== Enregistrements sources ==
- - -
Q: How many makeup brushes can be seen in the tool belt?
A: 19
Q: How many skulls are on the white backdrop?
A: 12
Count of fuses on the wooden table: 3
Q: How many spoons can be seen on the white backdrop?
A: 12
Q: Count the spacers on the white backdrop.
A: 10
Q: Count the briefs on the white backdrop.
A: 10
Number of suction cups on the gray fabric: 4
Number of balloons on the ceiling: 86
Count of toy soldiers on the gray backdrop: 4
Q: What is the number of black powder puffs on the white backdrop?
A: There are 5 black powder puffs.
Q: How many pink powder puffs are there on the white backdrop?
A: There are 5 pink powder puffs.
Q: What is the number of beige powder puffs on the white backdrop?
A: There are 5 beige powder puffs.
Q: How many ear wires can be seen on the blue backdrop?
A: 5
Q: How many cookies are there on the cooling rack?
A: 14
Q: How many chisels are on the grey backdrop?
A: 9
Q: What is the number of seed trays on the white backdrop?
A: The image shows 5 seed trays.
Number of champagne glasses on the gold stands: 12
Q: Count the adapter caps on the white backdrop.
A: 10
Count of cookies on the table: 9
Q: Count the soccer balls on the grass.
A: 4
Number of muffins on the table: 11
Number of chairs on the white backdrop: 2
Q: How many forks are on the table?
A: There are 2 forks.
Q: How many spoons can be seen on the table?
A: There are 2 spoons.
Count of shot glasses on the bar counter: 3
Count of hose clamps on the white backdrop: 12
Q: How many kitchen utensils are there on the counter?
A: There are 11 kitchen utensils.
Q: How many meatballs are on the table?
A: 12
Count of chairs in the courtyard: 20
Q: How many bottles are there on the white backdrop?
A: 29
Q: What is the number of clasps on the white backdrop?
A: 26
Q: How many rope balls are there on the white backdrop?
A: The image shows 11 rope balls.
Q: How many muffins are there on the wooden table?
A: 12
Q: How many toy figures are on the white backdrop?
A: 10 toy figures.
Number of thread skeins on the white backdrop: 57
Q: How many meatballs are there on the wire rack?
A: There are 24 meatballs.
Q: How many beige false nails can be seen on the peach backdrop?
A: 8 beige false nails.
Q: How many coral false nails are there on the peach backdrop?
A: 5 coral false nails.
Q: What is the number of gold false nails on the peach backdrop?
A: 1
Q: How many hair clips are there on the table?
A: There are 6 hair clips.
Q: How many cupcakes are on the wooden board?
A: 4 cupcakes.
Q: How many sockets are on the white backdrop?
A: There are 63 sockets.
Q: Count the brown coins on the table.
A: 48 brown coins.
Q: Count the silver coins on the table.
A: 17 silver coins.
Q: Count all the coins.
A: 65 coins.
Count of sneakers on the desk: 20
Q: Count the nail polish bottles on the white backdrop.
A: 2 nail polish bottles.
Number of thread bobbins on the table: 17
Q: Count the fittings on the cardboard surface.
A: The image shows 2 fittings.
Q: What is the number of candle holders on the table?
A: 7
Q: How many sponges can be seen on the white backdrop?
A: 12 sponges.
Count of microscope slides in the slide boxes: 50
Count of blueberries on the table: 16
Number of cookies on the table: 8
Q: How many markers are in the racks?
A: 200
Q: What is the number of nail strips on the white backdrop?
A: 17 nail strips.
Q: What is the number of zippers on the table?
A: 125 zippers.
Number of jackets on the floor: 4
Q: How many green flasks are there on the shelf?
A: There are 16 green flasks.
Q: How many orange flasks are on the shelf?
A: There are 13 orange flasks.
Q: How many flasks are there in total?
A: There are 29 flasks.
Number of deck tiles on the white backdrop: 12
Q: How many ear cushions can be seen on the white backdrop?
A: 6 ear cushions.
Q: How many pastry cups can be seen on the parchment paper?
- - -
== Problème à résoudre ==
Reproduisez mot pour mot le passage des enregistrements qui va de la ligne contenant « Q: Count the fittings » jusqu'à la ligne contenant « Count of blueberries on the table: 16 », ces deux lignes incluses.

== Réponse rédigée ==
Q: Count the fittings on the cardboard surface.
A: The image shows 2 fittings.
Q: What is the number of candle holders on the table?
A: 7
Q: How many sponges can be seen on the white backdrop?
A: 12 sponges.
Count of microscope slides in the slide boxes: 50
Count of blueberries on the table: 16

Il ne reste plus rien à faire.